» **Directions for this task**: The records below hold a stretch from the line with "spirit! Brihaspati extend" through the line with "After the victory of Indra-Agni"; return exactly those lines, ends included, and nothing more.

Items listed in a dataset:

::::

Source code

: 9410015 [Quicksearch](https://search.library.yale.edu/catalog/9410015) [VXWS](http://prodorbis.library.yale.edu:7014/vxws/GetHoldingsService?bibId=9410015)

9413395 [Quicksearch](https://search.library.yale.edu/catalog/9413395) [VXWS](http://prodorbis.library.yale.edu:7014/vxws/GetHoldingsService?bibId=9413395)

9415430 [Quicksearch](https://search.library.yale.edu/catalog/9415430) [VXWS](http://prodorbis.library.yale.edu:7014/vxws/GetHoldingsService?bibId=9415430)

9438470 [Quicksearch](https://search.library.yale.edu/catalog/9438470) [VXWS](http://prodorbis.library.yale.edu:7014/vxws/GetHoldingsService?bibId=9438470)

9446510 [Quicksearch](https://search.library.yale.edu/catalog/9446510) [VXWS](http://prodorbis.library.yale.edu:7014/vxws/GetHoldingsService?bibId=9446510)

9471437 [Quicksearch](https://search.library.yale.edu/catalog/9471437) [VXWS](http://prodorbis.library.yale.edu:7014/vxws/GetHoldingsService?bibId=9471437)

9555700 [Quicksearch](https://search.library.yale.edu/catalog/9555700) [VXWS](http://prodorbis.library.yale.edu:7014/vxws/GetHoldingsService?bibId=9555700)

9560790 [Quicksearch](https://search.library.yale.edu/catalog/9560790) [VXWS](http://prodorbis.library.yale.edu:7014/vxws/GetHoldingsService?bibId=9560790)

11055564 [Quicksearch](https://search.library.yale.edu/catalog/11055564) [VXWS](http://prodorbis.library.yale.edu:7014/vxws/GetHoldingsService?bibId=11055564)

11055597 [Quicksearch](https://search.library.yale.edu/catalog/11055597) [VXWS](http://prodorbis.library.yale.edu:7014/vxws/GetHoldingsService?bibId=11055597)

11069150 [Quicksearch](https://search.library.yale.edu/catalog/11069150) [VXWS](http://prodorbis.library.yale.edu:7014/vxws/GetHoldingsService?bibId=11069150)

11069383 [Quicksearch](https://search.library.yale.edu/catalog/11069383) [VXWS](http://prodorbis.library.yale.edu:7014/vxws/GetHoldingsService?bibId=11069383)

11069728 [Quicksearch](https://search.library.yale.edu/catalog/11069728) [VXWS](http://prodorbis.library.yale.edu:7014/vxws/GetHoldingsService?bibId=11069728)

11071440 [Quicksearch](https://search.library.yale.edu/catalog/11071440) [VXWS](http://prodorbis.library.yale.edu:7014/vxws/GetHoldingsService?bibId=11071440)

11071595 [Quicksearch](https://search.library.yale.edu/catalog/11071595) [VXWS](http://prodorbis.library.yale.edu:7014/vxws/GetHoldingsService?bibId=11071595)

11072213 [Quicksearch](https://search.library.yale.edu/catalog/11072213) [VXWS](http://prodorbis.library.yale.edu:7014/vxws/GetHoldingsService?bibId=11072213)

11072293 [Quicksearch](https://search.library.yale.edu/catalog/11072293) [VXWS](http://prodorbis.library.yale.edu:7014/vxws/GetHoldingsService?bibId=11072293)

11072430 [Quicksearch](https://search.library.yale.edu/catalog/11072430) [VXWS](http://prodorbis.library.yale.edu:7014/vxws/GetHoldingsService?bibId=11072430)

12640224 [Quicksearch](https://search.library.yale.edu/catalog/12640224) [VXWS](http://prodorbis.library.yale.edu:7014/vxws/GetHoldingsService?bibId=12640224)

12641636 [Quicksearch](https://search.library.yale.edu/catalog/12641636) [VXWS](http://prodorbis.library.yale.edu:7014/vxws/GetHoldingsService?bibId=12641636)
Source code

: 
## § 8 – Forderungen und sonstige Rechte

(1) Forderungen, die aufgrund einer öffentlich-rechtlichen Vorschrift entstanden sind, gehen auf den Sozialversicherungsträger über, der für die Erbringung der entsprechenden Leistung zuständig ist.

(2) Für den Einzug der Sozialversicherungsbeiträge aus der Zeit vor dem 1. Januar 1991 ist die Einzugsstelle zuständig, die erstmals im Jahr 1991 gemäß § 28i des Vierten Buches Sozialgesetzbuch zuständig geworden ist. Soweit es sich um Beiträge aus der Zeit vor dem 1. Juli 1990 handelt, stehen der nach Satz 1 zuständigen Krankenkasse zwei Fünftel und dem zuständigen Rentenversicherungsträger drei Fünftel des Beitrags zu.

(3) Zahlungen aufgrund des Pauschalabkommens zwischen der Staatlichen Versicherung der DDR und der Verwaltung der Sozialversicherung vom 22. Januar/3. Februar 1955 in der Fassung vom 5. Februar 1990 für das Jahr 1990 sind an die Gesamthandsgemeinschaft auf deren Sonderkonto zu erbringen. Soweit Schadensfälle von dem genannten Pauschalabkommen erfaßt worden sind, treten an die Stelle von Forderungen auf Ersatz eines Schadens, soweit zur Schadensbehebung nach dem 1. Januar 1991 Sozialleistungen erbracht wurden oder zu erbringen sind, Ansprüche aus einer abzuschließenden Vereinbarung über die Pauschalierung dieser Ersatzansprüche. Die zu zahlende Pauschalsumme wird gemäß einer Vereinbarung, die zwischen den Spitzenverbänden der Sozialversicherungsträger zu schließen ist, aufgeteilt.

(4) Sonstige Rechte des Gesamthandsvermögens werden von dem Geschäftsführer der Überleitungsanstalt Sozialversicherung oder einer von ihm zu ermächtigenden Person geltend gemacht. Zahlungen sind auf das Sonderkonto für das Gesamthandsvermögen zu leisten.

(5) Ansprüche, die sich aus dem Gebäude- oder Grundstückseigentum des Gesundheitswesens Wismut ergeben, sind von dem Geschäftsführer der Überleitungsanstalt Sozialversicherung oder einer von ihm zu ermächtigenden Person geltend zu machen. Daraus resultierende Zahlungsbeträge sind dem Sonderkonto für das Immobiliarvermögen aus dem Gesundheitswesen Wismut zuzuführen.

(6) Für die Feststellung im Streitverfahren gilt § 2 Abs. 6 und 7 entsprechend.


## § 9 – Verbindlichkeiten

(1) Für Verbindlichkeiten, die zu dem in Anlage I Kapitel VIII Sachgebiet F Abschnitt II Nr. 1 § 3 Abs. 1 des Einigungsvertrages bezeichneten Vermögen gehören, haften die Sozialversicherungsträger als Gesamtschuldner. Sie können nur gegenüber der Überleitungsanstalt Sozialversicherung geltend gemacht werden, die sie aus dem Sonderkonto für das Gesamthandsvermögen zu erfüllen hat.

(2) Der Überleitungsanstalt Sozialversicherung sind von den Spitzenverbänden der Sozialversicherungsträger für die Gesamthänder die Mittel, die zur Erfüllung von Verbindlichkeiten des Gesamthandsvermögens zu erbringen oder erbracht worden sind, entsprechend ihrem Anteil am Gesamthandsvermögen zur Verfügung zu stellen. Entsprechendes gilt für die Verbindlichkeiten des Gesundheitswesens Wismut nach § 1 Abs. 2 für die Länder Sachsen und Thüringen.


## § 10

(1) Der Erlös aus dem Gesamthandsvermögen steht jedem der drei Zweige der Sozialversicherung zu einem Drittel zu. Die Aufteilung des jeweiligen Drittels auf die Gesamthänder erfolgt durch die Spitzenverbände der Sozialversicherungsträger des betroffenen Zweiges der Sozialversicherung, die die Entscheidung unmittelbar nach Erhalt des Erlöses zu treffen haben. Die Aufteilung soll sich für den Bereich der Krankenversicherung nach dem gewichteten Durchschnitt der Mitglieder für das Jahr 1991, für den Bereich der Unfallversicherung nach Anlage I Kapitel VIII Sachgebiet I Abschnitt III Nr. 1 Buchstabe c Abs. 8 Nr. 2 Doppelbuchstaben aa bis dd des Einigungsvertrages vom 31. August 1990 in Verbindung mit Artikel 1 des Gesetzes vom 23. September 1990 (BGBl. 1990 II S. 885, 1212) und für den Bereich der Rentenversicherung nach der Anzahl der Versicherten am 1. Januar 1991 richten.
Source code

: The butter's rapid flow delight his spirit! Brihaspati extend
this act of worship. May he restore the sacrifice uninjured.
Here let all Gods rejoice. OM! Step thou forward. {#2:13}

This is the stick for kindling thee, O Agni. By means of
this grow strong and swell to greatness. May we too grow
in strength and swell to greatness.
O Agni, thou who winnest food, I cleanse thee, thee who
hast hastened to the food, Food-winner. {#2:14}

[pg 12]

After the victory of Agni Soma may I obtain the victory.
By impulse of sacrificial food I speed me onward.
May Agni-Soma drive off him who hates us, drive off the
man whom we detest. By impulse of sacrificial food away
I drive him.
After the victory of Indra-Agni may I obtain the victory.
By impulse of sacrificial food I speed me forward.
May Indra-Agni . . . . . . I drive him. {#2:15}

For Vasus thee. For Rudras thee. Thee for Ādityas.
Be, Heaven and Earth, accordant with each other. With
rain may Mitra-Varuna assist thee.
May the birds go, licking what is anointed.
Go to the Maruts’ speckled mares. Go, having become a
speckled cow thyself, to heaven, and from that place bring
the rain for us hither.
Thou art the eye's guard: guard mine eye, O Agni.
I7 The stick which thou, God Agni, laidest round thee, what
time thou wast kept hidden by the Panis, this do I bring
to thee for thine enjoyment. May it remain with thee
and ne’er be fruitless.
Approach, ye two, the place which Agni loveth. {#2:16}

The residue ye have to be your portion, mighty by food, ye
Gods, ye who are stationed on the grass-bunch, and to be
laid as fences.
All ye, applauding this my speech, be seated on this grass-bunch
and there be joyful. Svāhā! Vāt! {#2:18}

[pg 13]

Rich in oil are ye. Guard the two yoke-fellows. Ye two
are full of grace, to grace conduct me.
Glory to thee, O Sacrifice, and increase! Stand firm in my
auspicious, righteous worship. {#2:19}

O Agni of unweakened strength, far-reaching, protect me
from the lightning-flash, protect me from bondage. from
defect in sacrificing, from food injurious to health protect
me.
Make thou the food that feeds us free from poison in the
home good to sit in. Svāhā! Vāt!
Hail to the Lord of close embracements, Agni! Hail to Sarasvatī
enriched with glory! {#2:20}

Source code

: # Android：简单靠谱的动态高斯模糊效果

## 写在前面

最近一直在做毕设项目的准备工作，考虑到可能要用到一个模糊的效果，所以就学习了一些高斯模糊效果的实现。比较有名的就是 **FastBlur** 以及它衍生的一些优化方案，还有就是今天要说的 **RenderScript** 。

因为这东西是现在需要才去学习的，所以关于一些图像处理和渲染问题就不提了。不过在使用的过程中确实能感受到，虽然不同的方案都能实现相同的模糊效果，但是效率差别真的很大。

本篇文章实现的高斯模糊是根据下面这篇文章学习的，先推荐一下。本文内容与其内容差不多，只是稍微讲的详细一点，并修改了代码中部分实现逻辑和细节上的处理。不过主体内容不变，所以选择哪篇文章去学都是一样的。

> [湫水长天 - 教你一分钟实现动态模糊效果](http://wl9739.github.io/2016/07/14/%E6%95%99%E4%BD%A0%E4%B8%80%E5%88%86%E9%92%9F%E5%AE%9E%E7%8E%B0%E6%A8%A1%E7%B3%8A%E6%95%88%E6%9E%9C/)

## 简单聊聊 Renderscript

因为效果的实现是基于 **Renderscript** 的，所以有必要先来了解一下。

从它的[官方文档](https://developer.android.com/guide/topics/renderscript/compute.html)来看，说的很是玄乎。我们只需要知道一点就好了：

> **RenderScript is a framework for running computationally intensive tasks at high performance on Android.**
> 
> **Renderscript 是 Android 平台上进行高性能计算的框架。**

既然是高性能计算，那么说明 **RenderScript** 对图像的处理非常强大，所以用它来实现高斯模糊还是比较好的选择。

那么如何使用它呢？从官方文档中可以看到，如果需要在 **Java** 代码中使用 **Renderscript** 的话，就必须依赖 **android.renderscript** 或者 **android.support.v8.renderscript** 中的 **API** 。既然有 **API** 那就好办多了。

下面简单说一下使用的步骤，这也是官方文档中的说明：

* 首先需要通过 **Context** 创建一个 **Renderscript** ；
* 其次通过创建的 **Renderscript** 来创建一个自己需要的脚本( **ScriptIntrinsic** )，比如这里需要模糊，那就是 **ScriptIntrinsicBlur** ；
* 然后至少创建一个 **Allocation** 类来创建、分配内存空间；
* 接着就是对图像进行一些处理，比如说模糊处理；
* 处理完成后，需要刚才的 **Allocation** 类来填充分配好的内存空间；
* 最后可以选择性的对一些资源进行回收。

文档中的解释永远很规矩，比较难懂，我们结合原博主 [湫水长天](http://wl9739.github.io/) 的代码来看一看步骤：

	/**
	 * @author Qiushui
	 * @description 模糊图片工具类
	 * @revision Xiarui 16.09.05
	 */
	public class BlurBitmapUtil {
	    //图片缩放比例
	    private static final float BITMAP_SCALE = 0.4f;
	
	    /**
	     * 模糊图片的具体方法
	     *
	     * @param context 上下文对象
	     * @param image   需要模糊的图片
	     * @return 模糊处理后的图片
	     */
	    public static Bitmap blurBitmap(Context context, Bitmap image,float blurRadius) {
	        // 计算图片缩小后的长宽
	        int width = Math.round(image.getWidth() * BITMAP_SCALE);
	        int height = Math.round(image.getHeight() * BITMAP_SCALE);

::::

» **Problem solution**:
: The butter's rapid flow delight his spirit! Brihaspati extend
this act of worship. May he restore the sacrifice uninjured.
Here let all Gods rejoice. OM! Step thou forward. {#2:13}

This is the stick for kindling thee, O Agni. By means of
this grow strong and swell to greatness. May we too grow
in strength and swell to greatness.
O Agni, thou who winnest food, I cleanse thee, thee who
hast hastened to the food, Food-winner. {#2:14}

[pg 12]

After the victory of Agni Soma may I obtain the victory.
By impulse of sacrificial food I speed me onward.
May Agni-Soma drive off him who hates us, drive off the
man whom we detest. By impulse of sacrificial food away
I drive him.
After the victory of Indra-Agni may I obtain the victory.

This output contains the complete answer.